Try it: Restate word for word the lines below from the one that has "vállalják – újabb befektetést kapott" through the one that has "lück wusste ich", keeping both and dropping all pictures.

Data for processing:
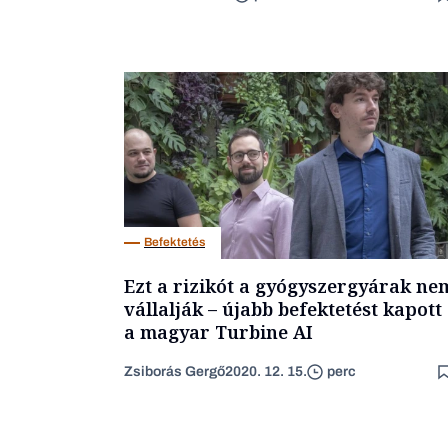
Befektetés
Ezt a rizikót a gyógyszergyárak ne
vállalják – újabb befektetést kapott
a magyar Turbine AI
Zsiborás Gergő
2020. 12. 15.
perc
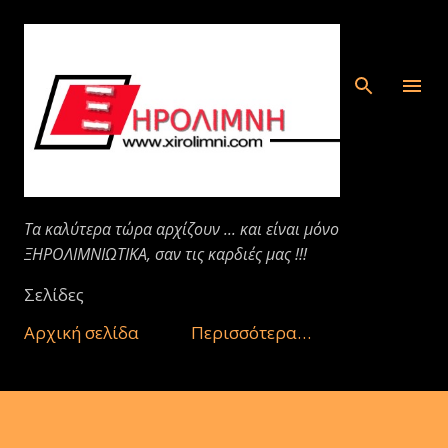
Μετάβαση στο κύριο περιεχόμενο
Τα καλύτερα τώρα αρχίζουν ... και είναι μόνο
ΞΗΡΟΛΙΜΝΙΩΤΙΚΑ, σαν τις καρδιές μας !!!
Σελίδες
Αρχική σελίδα
Περισσότερα…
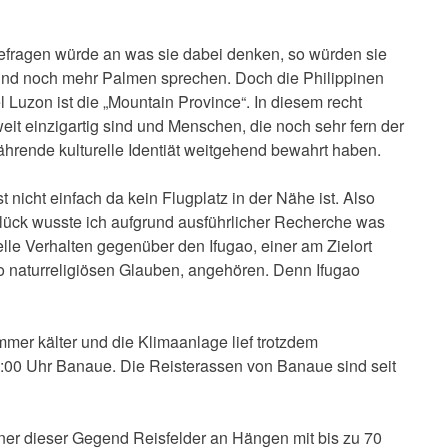
fragen würde an was sie dabei denken, so würden sie
n und noch mehr Palmen sprechen. Doch die Philippinen
l Luzon ist die „Mountain Province“. In diesem recht
eit einzigartig sind und Menschen, die noch sehr fern der
hrende kulturelle Identiät weitgehend bewahrt haben.
t nicht einfach da kein Flugplatz in der Nähe ist. Also
lück wusste ich aufgrund ausführlicher Recherche was
elle Verhalten gegenüber den Ifugao, einer am Zielort
o naturreligiösen Glauben, angehören. Denn Ifugao
mer kälter und die Klimaanlage lief trotzdem
6:00 Uhr Banaue. Die Reisterassen von Banaue sind seit
r dieser Gegend Reisfelder an Hängen mit bis zu 70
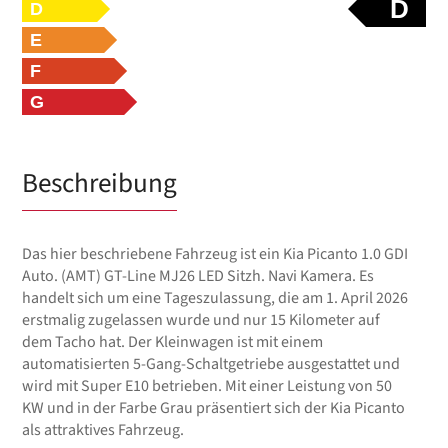
D
D
E
F
G
Beschreibung
Das hier beschriebene Fahrzeug ist ein Kia Picanto 1.0 GDI
Auto. (AMT) GT-Line MJ26 LED Sitzh. Navi Kamera. Es
handelt sich um eine Tageszulassung, die am 1. April 2026
erstmalig zugelassen wurde und nur 15 Kilometer auf
dem Tacho hat. Der Kleinwagen ist mit einem
automatisierten 5-Gang-Schaltgetriebe ausgestattet und
wird mit Super E10 betrieben. Mit einer Leistung von 50
KW und in der Farbe Grau präsentiert sich der Kia Picanto
als attraktives Fahrzeug.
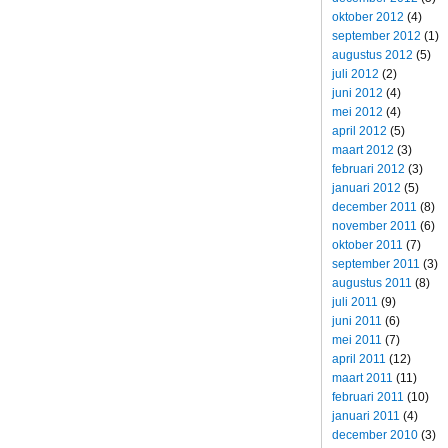
oktober 2012
(4)
september 2012
(1)
augustus 2012
(5)
juli 2012
(2)
juni 2012
(4)
mei 2012
(4)
april 2012
(5)
maart 2012
(3)
februari 2012
(3)
januari 2012
(5)
december 2011
(8)
november 2011
(6)
oktober 2011
(7)
september 2011
(3)
augustus 2011
(8)
juli 2011
(9)
juni 2011
(6)
mei 2011
(7)
april 2011
(12)
maart 2011
(11)
februari 2011
(10)
januari 2011
(4)
december 2010
(3)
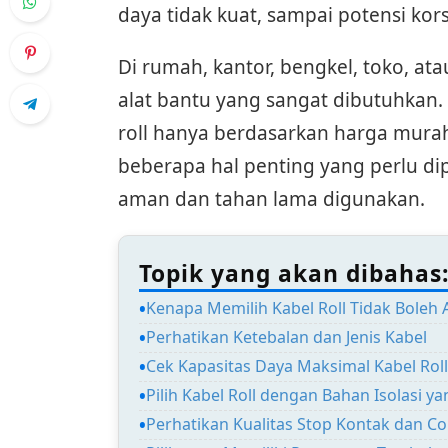
daya tidak kuat, sampai potensi kors
Di rumah, kantor, bengkel, toko, atau
alat bantu yang sangat dibutuhkan.
roll hanya berdasarkan harga murah
beberapa hal penting yang perlu dip
aman dan tahan lama digunakan.
Topik yang akan dibahas
Kenapa Memilih Kabel Roll Tidak Boleh 
Perhatikan Ketebalan dan Jenis Kabel
Cek Kapasitas Daya Maksimal Kabel Roll
Pilih Kabel Roll dengan Bahan Isolasi y
Perhatikan Kualitas Stop Kontak dan C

Task output:
vállalják – újabb befektetést kapott
a magyar Turbine AI
Zsiborás Gergő
2020. 12. 15.
perc
Μετάβαση στο κύριο περιεχόμενο
Τα καλύτερα τώρα αρχίζουν ... και είναι μόνο
ΞΗΡΟΛΙΜΝΙΩΤΙΚΑ, σαν τις καρδιές μας !!!
Σελίδες
Αρχική σελίδα
Περισσότερα…
fragen würde an was sie dabei denken, so würden sie
n und noch mehr Palmen sprechen. Doch die Philippinen
l Luzon ist die „Mountain Province“. In diesem recht
eit einzigartig sind und Menschen, die noch sehr fern der
hrende kulturelle Identiät weitgehend bewahrt haben.
t nicht einfach da kein Flugplatz in der Nähe ist. Also
lück wusste ich aufgrund ausführlicher Recherche was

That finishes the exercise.